== ENTRIES PROVIDED ==

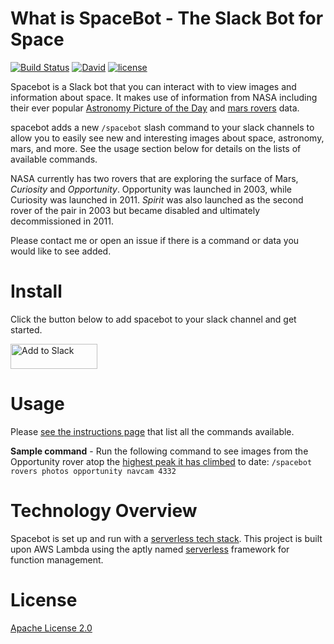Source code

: # What is SpaceBot - The Slack Bot for Space
[![Build Status](https://travis-ci.org/mikelax/spacebot.svg?branch=master)](https://travis-ci.org/mikelax/spacebot)
[![David](https://img.shields.io/david/mikelax/spacebot.svg?maxAge=2592000)](https://david-dm.org/mikelax/spacebot)
[![license](https://img.shields.io/badge/license-Apache--2-blue.svg?maxAge=2592000)](http://www.apache.org/licenses/LICENSE-2.0)

Spacebot is a Slack bot that you can interact with to view images and information about space.
It makes use of information from NASA including their ever popular [Astronomy Picture of the Day](http://apod.nasa.gov/apod/astropix.html) and [mars rovers](http://mars.nasa.gov/) data.

spacebot adds a new `/spacebot` slash command to your slack channels to allow you to easily see new and interesting images about space, astronomy, mars, and more. See the usage section below for details on the lists of available commands. 

NASA currently has two rovers that are exploring the surface of Mars, _Curiosity_ and _Opportunity_. Opportunity was launched in 2003, while Curiosity was launched in 2011. _Spirit_ was also launched as the second rover of the pair in 2003 but became disabled and ultimately decommissioned in 2011. 

Please contact me or open an issue if there is a command or data you would like to see added.

# Install

Click the button below to add spacebot to your slack channel and get started.

<a href="https://slack.com/oauth/authorize?scope=commands&client_id=8804364867.74269805537"><img alt="Add to Slack" height="40" width="139" src="https://platform.slack-edge.com/img/add_to_slack.png" srcset="https://platform.slack-edge.com/img/add_to_slack.png 1x, https://platform.slack-edge.com/img/add_to_slack@2x.png 2x" /></a>

# Usage

Please [see the instructions page](http://slashspacebot.com/) that list all the commands available.

**Sample command** - Run the following command to see images from the Opportunity rover atop the [highest peak it has climbed](http://mars.nasa.gov/multimedia/images/?ImageID=7789) to date:  `/spacebot rovers photos opportunity navcam 4332`

# Technology Overview

Spacebot is set up and run with a [serverless tech stack](http://thenewstack.io/tag/serverless-computing/).
This project is built upon AWS Lambda using the aptly named [serverless](https://github.com/serverless/serverless) framework for function management.

# License

[Apache License 2.0](LICENSE)
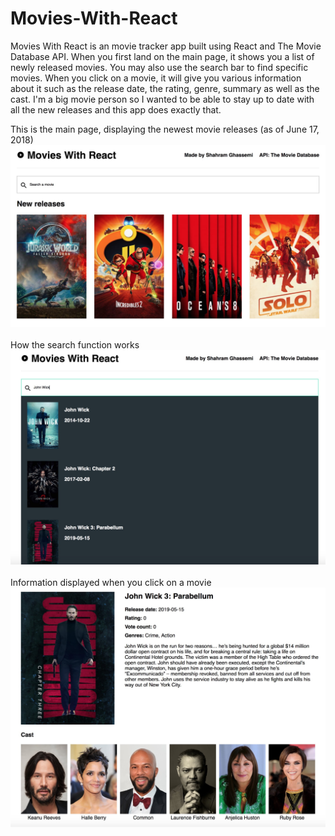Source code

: # Movies-With-React
 Movies With React is an movie tracker app built using React and The Movie Database API. When you first land on the main page, it shows you a list of newly released movies. You may also use the search bar to find specific movies. When you click on a movie, it will give you various information about it such as the release date, the rating, genre, summary as well as the cast. I'm a big movie person so I wanted to be able to stay up to date with all the new releases and this app does exactly that.

This is the main page, displaying the newest movie releases (as of June 17, 2018)
<img src="screenshots/movieswithreact.jpg"/>
<br><br>
How the search function works
<img src="screenshots/search.jpg"/>
<br><br>
Information displayed when you click on a movie
<img src="screenshots/movie.jpg"/>

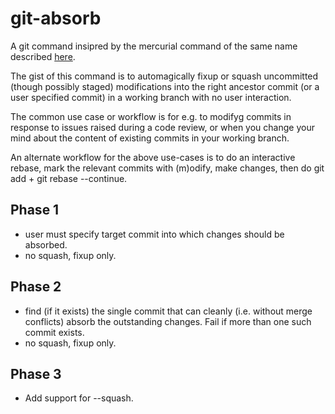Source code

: # git-absorb

A git command insipred by the mercurial command of the same name described
[here](
https://groups.google.com/forum/#!topic/mozilla.dev.version-control/nh4fITFlEMk).

The gist of this command is to automagically fixup or squash uncommitted (though
possibly staged) modifications into the right ancestor commit (or a user
specified commit) in a working branch with no user interaction.

The common use case or workflow is for e.g. to modifyg commits in response to
issues raised during a code review, or when you change your mind about the
content of existing commits in your working branch.

An alternate workflow for the above use-cases is to do an interactive rebase,
mark the relevant commits with (m)odify, make changes, then do git add + git
rebase --continue.

## Phase 1
* user must specify target commit into which changes should be absorbed.
* no squash, fixup only.

## Phase 2
* find (if it exists) the single commit that can cleanly (i.e. without merge
  conflicts) absorb the outstanding changes. Fail if more than one such commit
  exists.
* no squash, fixup only.

## Phase 3
* Add support for --squash.
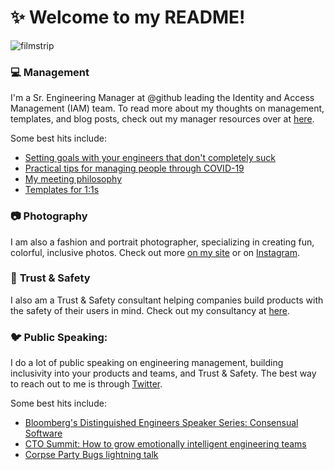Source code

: # :sparkles: Welcome to my README! 

![filmstrip](https://user-images.githubusercontent.com/2171822/84818146-ddf07780-afca-11ea-929f-00073cf2aa8e.jpg)

### :computer: **Management** 
I'm a Sr. Engineering Manager at @github leading the Identity and Access Management (IAM) team. To read more about my thoughts on management, templates, and blog posts, check out my manager resources over at [here](https://github.com/dmleong/manager-resources).

Some best hits include: 
* [Setting goals with your engineers that don't completely suck](https://medium.com/@tsunamino/setting-goals-with-your-engineers-that-dont-completely-suck-cb76b87e4275)
* [Practical tips for managing people through COVID-19](https://medium.com/@tsunamino/practical-tips-for-managing-people-through-covid-19-52ec2db38e06)
* [My meeting philosophy](https://github.com/dmleong/manager-resources/blob/master/docs/meetings.md) 
* [Templates for 1:1s](https://github.com/dmleong/manager-resources/tree/master/templates)

### :camera: **Photography** 
I am also a fashion and portrait photographer, specializing in creating fun, colorful, inclusive photos. Check out more [on my site](https://danielleleongphotography) or on [Instagram](https://instagram.com/danielleleongphoto).

### :lock_with_ink_pen: **Trust & Safety** 
I also am a Trust & Safety consultant helping companies build products with the safety of their users in mind. Check out my consultancy at [here](https://consensualsoftware.com).

### :bird: **Public Speaking:** 
I do a lot of public speaking on engineering management, building inclusivity into your products and teams, and Trust & Safety. The best way to reach out to me is through [Twitter](https://twitter.com/tsunamino).

Some best hits include: 
* [Bloomberg's Distinguished Engineers Speaker Series: Consensual Software](https://www.youtube.com/watch?v=qJys8oiB0SI)
* [CTO Summit: How to grow emotionally intelligent engineering teams](https://pbell.wistia.com/medias/k8htv3947p)
* [Corpse Party Bugs lightning talk](https://www.youtube.com/watch?v=kZXClhSkaI8) 
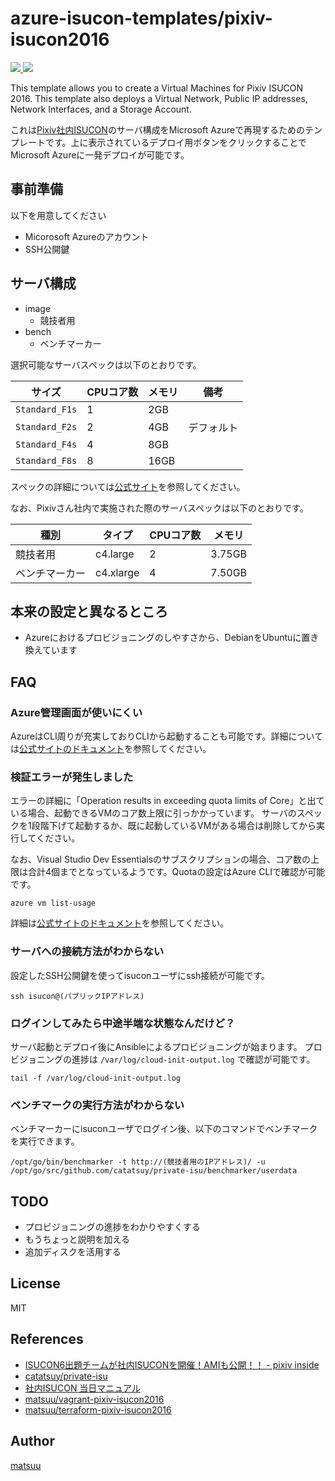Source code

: # azure-isucon-templates/pixiv-isucon2016

<a href="https://portal.azure.com/#create/Microsoft.Template/uri/https%3A%2F%2Fraw.githubusercontent.com%2Fmatsuu%2Fazure-isucon-templates%2Fmaster%2Fpixiv-isucon2016%2Fazuredeploy.json" target="_blank">
    <img src="http://azuredeploy.net/deploybutton.png"/>
</a>
<a href="http://armviz.io/#/?load=https%3A%2F%2Fraw.githubusercontent.com%2Fmatsuu%2Fazure-isucon-templates%2Fmaster%2Fpixiv-isucon2016%2Fazuredeploy.json" target="_blank">
    <img src="http://armviz.io/visualizebutton.png"/>
</a>

This template allows you to create a Virtual Machines for Pixiv ISUCON 2016. This template also deploys a Virtual Network, Public IP addresses, Network Interfaces, and a Storage Account.

これは[Pixiv社内ISUCON](http://inside.pixiv.net/entry/2016/05/18/115206)のサーバ構成をMicrosoft Azureで再現するためのテンプレートです。上に表示されているデプロイ用ボタンをクリックすることでMicrosoft Azureに一発デプロイが可能です。

## 事前準備

以下を用意してください

* Micorosoft Azureのアカウント
* SSH公開鍵

## サーバ構成

* image
    * 競技者用
* bench
    * ベンチマーカー

選択可能なサーバスペックは以下のとおりです。

| サイズ         | CPUコア数 | メモリ | 備考       |
| -------------- | --------- | ------ | ---------- |
| `Standard_F1s` |         1 |    2GB |            |
| `Standard_F2s` |         2 |    4GB | デフォルト |
| `Standard_F4s` |         4 |    8GB |            |
| `Standard_F8s` |         8 |   16GB |            |

スペックの詳細については[公式サイト](https://azure.microsoft.com/ja-jp/documentation/articles/virtual-machines-linux-sizes/)を参照してください。

なお、Pixivさん社内で実施された際のサーバスペックは以下のとおりです。

| 種別           | タイプ    | CPUコア数 | メモリ |
| -------------- | ----------| --------- | ------ |
| 競技者用       | c4.large  |         2 | 3.75GB |
| ベンチマーカー | c4.xlarge |         4 | 7.50GB |

## 本来の設定と異なるところ

* Azureにおけるプロビジョニングのしやすさから、DebianをUbuntuに置き換えています

## FAQ

### Azure管理画面が使いにくい

AzureはCLI周りが充実しておりCLIから起動することも可能です。詳細については[公式サイトのドキュメント](https://azure.microsoft.com/ja-jp/documentation/articles/virtual-machines-linux-cli-deploy-templates/)を参照してください。

### 検証エラーが発生しました

エラーの詳細に「Operation results in exceeding quota limits of Core」と出ている場合、起動できるVMのコア数上限に引っかかっています。
サーバのスペックを1段階下げて起動するか、既に起動しているVMがある場合は削除してから実行してください。

なお、Visual Studio Dev Essentialsのサブスクリプションの場合、コア数の上限は合計4個までとなっているようです。Quotaの設定はAzure CLIで確認が可能です。

    azure vm list-usage

詳細は[公式サイトのドキュメント](https://azure.microsoft.com/ja-jp/documentation/articles/resource-manager-common-deployment-errors/)を参照してください。

### サーバへの接続方法がわからない

設定したSSH公開鍵を使ってisuconユーザにssh接続が可能です。

    ssh isucon@(パブリックIPアドレス)

### ログインしてみたら中途半端な状態なんだけど？

サーバ起動とデプロイ後にAnsibleによるプロビジョニングが始まります。
プロビジョニングの進捗は `/var/log/cloud-init-output.log` で確認が可能です。

    tail -f /var/log/cloud-init-output.log

### ベンチマークの実行方法がわからない

ベンチマーカーにisuconユーザでログイン後、以下のコマンドでベンチマークを実行できます。

    /opt/go/bin/benchmarker -t http://(競技者用のIPアドレス)/ -u /opt/go/src/github.com/catatsuy/private-isu/benchmarker/userdata

## TODO

* プロビジョニングの進捗をわかりやすくする
* もうちょっと説明を加える
* 追加ディスクを活用する

## License

MIT

## References

* [ISUCON6出題チームが社内ISUCONを開催！AMIも公開！！ - pixiv inside](http://inside.pixiv.net/entry/2016/05/18/115206)
* [catatsuy/private-isu](https://github.com/catatsuy/private-isu)
* [社内ISUCON 当日マニュアル](https://github.com/catatsuy/private-isu/blob/master/manual.md)
* [matsuu/vagrant-pixiv-isucon2016](https://github.com/matsuu/vagrant-pixiv-isucon2016)
* [matsuu/terraform-pixiv-isucon2016](https://github.com/matsuu/terraform-pixiv-isucon2016)

## Author

[matsuu](https://github.com/matsuu)
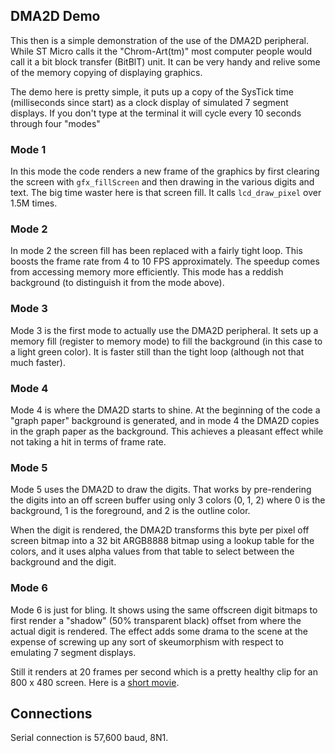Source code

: DMA2D Demo
----------

This then is a simple demonstration of the use of the DMA2D
peripheral. While ST Micro calls it the "Chrom-Art(tm)" 
most computer people would call it a bit block transfer
(BitBlT) unit. It can be very handy and relive some
of the memory copying of displaying graphics.

The demo here is pretty simple, it puts up a copy of
the SysTick time (milliseconds since start) as a clock
display of simulated 7 segment displays. If you don't
type at the terminal it will cycle every 10 seconds
through four "modes"

### Mode 1

In this mode the code renders a new frame of the graphics
by first clearing the screen with `gfx_fillScreen` and
then drawing in the various digits and text. The big
time waster here is that screen fill. It calls `lcd_draw_pixel`
over 1.5M times.

### Mode 2

In mode 2 the screen fill has been replaced with a fairly tight
loop. This boosts the frame rate from 4 to 10 FPS approximately.
The speedup comes from accessing memory more efficiently. This
mode has a reddish background (to distinguish it from the mode
above).

### Mode 3

Mode 3 is the first mode to actually use the DMA2D peripheral.
It sets up a memory fill (register to memory mode) to fill the
background (in this case to a light green color). It is faster
still than the tight loop (although not that much faster).

### Mode 4

Mode 4 is where the DMA2D starts to shine. At the beginning of
the code a "graph paper" background is generated, and in mode
4 the DMA2D copies in the graph paper as the background. This
achieves a pleasant effect while not taking a hit in terms
of frame rate.

### Mode 5

Mode 5 uses the DMA2D to draw the digits. That works by pre-rendering
the digits into an off screen buffer using only 3 colors (0, 1, 2) where
0 is the background, 1 is the foreground, and 2 is the outline color.

When the digit is rendered, the DMA2D transforms this byte per pixel
off screen bitmap into a 32 bit ARGB8888 bitmap using a lookup table
for the colors, and it uses alpha values from that table to select
between the background and the digit.

### Mode 6

Mode 6 is just for bling. It shows using the same offscreen digit
bitmaps to first render a "shadow" (50% transparent black) offset
from where the actual digit is rendered. The effect adds some
drama to the scene at the expense of screwing up any sort of
skeumorphism with respect to emulating 7 segment displays.

Still it renders at 20 frames per second which is a pretty healthy
clip for an 800 x 480 screen. Here is a [short movie][movie].

[movie]: https://https://goo.gl/photos/r4pA9Z9jawZY6io96

## Connections

Serial connection is 57,600 baud, 8N1. 

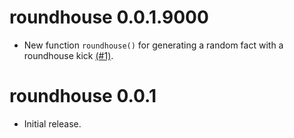 # roundhouse 0.0.1.9000

* New function `roundhouse()` for generating a random fact with a roundhouse kick [(#1)](https://github.com/bgreenwell/roundhouse/issues/1).


# roundhouse 0.0.1

* Initial release.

===

WHAT THE TASK REQUIRES: Rewrite the data from the line with "なお、Visual Studio Dev" through the line with "### ベンチマークの実行方法がわからない", putting "セットアップ" wherever "プロビジョニング" appears and keeping everything else the same.

OUTPUT OF THE TASK:
なお、Visual Studio Dev Essentialsのサブスクリプションの場合、コア数の上限は合計4個までとなっているようです。Quotaの設定はAzure CLIで確認が可能です。

    azure vm list-usage

詳細は[公式サイトのドキュメント](https://azure.microsoft.com/ja-jp/documentation/articles/resource-manager-common-deployment-errors/)を参照してください。

### サーバへの接続方法がわからない

設定したSSH公開鍵を使ってisuconユーザにssh接続が可能です。

    ssh isucon@(パブリックIPアドレス)

### ログインしてみたら中途半端な状態なんだけど？

サーバ起動とデプロイ後にAnsibleによるセットアップが始まります。
セットアップの進捗は `/var/log/cloud-init-output.log` で確認が可能です。

    tail -f /var/log/cloud-init-output.log

### ベンチマークの実行方法がわからない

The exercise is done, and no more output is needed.